A few practical notes:
- Employer money counts. If your employer contributes $1,000, your personal room drops to $7,750 on family coverage.
- Catch-up is per person. Each spouse’s $1,000 catch-up must be deposited into that spouse’s own HSA.
- Prorating. If you are only HSA-eligible for part of the year, your limit may be prorated by the number of eligible months, though the “last-month rule” can allow a full-year contribution if you stay eligible through the following year. These rules are nuanced — verify with the IRS.
Use our 2026 HSA contribution calculator to see your remaining room and estimated tax savings instantly.
The last-month rule and proration
If you become HSA-eligible partway through 2026, two rules decide how much you can contribute:
- Proration. By default your limit is the annual amount times the number of months you were eligible, counting eligibility as of the first day of each month. Someone eligible for six months on family coverage would have a prorated limit of about $4,375.
- The last-month rule. If you are HSA-eligible on December 1, 2026, the IRS lets you contribute the full annual limit for 2026 — but you must remain eligible through all of 2027 (the “testing period”). Break eligibility early and the extra amount becomes taxable income plus a 10% penalty.
These rules trip up a lot of mid-year enrollees, so confirm the details with the IRS before relying on the higher number.
Payroll vs. direct contributions
How you fund the HSA changes the tax mechanics slightly:
| Method | Income tax saved | FICA (Social Security + Medicare) saved |
|---|---|---|
| Through payroll (cafeteria plan) | Yes | Yes (~7.65%) |
| Direct deposit, deducted on your tax return | Yes | No |
Contributing through your employer’s payroll system is usually the most tax-efficient route because it also avoids the 7.65% FICA tax. Direct contributions are still deductible, but only against income tax.
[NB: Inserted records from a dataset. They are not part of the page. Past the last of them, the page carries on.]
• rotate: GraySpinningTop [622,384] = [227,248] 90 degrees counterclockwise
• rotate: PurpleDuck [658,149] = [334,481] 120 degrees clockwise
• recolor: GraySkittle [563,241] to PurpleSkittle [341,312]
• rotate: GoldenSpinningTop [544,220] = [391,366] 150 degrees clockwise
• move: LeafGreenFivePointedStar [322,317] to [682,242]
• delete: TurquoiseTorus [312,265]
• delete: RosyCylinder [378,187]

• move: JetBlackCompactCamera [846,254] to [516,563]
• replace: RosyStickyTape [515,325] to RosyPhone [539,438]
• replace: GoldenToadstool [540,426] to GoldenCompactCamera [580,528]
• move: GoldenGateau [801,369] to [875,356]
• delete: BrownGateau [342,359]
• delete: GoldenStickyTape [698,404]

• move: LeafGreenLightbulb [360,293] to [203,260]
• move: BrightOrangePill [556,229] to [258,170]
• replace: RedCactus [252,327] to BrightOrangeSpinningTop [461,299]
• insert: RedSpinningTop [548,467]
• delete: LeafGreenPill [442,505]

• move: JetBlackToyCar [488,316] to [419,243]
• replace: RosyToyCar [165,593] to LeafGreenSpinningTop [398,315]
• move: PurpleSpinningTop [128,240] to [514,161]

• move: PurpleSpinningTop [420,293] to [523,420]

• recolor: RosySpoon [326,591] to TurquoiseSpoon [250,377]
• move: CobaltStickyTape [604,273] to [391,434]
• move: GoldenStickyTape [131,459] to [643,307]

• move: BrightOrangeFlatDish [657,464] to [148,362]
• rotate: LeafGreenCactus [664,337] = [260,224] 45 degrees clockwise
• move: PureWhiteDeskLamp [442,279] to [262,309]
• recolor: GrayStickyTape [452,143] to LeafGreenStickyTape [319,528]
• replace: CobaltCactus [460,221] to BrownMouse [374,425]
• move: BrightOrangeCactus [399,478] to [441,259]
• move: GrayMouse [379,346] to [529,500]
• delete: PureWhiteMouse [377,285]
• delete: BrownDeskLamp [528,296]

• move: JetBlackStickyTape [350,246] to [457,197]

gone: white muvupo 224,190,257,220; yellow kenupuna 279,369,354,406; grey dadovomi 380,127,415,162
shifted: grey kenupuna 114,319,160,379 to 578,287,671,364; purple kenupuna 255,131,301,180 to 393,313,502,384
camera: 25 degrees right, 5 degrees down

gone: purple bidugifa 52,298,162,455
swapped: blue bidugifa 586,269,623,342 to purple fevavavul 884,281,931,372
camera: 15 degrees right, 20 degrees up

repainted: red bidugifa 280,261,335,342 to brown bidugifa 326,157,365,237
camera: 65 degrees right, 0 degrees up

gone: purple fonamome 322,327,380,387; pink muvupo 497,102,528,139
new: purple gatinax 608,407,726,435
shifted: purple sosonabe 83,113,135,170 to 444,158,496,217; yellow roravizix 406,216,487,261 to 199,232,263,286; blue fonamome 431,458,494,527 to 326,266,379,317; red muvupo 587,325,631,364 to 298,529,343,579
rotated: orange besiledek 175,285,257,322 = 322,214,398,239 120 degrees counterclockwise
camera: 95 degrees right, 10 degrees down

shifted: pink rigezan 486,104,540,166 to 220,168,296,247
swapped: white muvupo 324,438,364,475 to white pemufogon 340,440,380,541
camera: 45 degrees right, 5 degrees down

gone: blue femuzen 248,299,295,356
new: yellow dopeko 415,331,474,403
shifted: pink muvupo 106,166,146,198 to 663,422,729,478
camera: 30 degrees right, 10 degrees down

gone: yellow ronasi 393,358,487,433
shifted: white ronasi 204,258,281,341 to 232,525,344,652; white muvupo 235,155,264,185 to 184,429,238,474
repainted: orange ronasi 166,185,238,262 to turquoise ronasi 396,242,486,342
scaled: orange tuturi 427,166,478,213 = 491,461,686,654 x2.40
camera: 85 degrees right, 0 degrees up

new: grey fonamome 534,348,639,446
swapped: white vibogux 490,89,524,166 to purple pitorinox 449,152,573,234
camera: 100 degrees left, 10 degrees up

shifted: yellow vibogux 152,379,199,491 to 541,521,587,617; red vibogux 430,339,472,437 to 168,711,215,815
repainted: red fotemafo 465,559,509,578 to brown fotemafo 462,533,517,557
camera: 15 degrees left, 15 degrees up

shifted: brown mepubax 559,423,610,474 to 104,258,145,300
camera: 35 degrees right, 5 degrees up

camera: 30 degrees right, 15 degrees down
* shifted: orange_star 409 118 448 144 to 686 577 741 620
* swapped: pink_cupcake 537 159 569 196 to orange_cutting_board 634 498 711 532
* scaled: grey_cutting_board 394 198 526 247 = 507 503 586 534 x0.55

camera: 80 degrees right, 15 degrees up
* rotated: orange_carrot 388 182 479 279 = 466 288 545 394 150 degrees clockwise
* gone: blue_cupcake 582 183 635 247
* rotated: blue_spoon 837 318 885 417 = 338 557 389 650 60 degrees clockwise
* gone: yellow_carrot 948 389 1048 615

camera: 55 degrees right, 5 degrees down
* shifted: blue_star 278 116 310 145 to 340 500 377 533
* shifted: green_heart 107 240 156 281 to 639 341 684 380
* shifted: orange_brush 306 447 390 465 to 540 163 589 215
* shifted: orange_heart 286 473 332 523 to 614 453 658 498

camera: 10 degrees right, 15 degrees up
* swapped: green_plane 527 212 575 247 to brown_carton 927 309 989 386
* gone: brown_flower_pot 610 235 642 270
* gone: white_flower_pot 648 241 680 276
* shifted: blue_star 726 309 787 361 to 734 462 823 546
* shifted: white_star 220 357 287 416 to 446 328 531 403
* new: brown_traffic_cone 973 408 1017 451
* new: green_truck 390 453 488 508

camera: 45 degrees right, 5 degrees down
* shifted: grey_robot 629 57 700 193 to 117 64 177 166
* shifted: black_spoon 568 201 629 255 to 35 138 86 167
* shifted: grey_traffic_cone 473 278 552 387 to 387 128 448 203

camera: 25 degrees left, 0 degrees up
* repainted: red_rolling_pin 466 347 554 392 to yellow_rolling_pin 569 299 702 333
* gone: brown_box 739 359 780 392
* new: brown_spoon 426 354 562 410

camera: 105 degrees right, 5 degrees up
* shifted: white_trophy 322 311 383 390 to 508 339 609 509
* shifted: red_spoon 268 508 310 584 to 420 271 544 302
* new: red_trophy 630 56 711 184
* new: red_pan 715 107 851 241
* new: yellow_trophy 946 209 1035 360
Either way the same $4,400 / $8,750 cap applies across all sources.
Common mistakes to avoid
- Over-contributing. Excess contributions are subject to a 6% excise tax each year they remain in the account. Withdraw the excess (and any earnings on it) before your tax deadline to avoid the penalty.
- Forgetting Medicare. Once you enroll in any part of Medicare you can no longer contribute, and Medicare’s six-month retroactive coverage can quietly end your eligibility if you claim Social Security after 65.
- Counting a spouse’s catch-up in your account. Each $1,000 catch-up must go into the eligible individual’s own HSA — you cannot stack both spouses’ catch-ups in one account.
Why the HSA is worth maxing
The HSA’s “triple tax advantage” — pre-tax contributions, tax-free growth, and tax-free qualified withdrawals — makes it one of the most tax-efficient accounts available. Many savers invest the balance and pay current medical bills out of pocket, turning the HSA into a long-term, tax-free medical fund. We cover that strategy in Use your HSA as a retirement account and the triple tax advantage explainer.
The bottom line
For 2026, you can contribute up to $4,400 (self-only) or $8,750 (family) to an HSA, plus $1,000 if you are 55 or older — all per IRS Rev. Proc. 2025-19. Check that your plan qualifies as an HDHP, subtract any employer contributions, and remember these are estimates and general information, not tax advice. Always verify with the IRS or a qualified professional before acting.